平成26年決算特別委員会第1分科会-11月11日-04号

こちらを読めば、「アイヌ民族の先住性についてでありますが、アイヌの人たちの祖先がいつごろから北海道に住むようになったかは、いまだ断定されていないと認識しておりますが、後のアイヌ文化の原型が形成されたのは、鎌倉・室町時代の13世紀から14世紀ころと考えられているところです。」とあるように、「後のアイヌ文化の原型が形成され」る前からすでに現在北海道と呼んでいる地域(北海道島)に住んでいることは明確に読み取ることができます。「和人側から見てみると、7世紀ごろから、北海道に居住する人たちとの間に接触、交流があったことがうかがわれるものの、文献資料が限られていることもありまして、アイヌ文化の形成期における人々の様子は明らかになっていないことが多いところでありますが、アイヌの人々は、当時の和人との関係において、日本列島北部周辺、とりわけ、我が国固有の領土である北海道に先住していたことは否定できない」という答弁とも矛盾しません。
 しかし動画では「つまり北方から来て、縄文の遺伝子もあるけれども後天的に受け継いだんだろうなというようにですね、単純な子孫ではないと 北海道議会で道が答えたことをもとに言ってる」と元道議が言っているので、答弁を曲げて自分の解釈を述べていることがわかります。そもそも、「後天的に受け継いだ」というのは遺伝子の話をしていることと矛盾しています。なお、この答弁については、北海道議会2014年11月11日の答弁についてという記事を書いてあります。
 さらに、「研究で明確になったのはアイヌの人々が縄文人のゲノムを最も受け継いでいるということ。アイヌ否定論は完全に誤りだ」と言ったのは誰かということを考えてみましょう。動画を観る限り、毎日新聞の千葉記者の意見のようにとる人が多いでしょうが、記事は以下のように書かれています。

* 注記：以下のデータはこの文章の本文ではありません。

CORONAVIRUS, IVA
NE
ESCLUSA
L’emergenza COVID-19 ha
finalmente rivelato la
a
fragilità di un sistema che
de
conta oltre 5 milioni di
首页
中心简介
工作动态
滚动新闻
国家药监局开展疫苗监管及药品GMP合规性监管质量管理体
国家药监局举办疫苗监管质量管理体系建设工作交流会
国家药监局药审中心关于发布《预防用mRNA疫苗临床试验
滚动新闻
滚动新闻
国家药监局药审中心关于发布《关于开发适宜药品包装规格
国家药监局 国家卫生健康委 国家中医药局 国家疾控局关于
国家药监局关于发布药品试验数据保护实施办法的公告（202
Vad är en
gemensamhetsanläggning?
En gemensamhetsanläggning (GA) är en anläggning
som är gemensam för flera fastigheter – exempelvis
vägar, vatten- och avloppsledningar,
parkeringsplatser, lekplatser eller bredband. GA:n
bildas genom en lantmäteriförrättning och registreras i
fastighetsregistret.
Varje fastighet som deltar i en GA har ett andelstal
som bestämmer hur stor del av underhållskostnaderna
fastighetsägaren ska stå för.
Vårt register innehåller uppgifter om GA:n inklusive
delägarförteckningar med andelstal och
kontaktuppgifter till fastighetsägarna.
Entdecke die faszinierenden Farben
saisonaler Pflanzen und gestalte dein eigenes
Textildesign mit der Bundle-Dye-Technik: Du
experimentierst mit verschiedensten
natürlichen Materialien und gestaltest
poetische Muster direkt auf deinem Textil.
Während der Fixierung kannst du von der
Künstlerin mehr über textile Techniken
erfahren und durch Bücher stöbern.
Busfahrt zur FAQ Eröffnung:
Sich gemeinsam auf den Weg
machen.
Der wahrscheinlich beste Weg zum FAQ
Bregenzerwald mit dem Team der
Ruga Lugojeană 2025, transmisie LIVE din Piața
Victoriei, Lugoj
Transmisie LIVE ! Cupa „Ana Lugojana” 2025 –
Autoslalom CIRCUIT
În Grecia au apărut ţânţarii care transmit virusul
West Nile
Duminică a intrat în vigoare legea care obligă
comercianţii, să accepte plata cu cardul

 ヤポネシアゲノムの研究者はどう考えているのか。斎藤さん(注:国立遺伝学研究所特任教授)に尋ねると、実はヘイト本や動画をチェックして、心を痛めていたという。「言論の自由もあり、我々がどこまで対応すべきか迷いがあった。でも、もっと正確な情報発信に努めなければ」
 斎藤さんは「この機会にはっきり伝えたい」として、こう訴えた「研究で明確になったのは、アイヌの人々が縄文人のゲノムを最も受け継いでいるということ。アイヌ否定論は完全に誤りだ」

毎日新聞2022年7月27日朝刊(京都版)

つまり、篠田氏と同様、この分野の専門家である斎藤氏が言っているのを、引用の省略によって、まるで新聞記者の個人的な見解であるかのように編集したのがこの動画なのです。「アイヌを無理やり「縄文人の末裔」にしようとする頓珍漢な学者」」が斎藤氏であるとはさすがに言えないでしょう。斎藤氏の『核DNAでたどる 日本人の源流』(河出書房新社、2017)は一般向けにわかりやすく研究成果をまとめた本です。ご覧になることをお勧めします。
 最後に、「頓珍漢な学者」とは誰なのかについて考えてみます。いくらなんでも分子人類学の専門家である篠田氏や斎藤氏は除外されるはずですので、この記事に出てくる「学者」が他にいるはずです。さきに、「例えば引用箇所を数カ所省くだけで、縄文人とアイヌとの共通性の説明が、共通性がないように読めてしまう。原典まで調べる読者は少なく、悪質だ」という文章を引用しました。これがかぎかっこでくくられているのは取材した「学者」の発言であることをしめしています。その発言がどの文脈で出てくるのか、記事から引用します。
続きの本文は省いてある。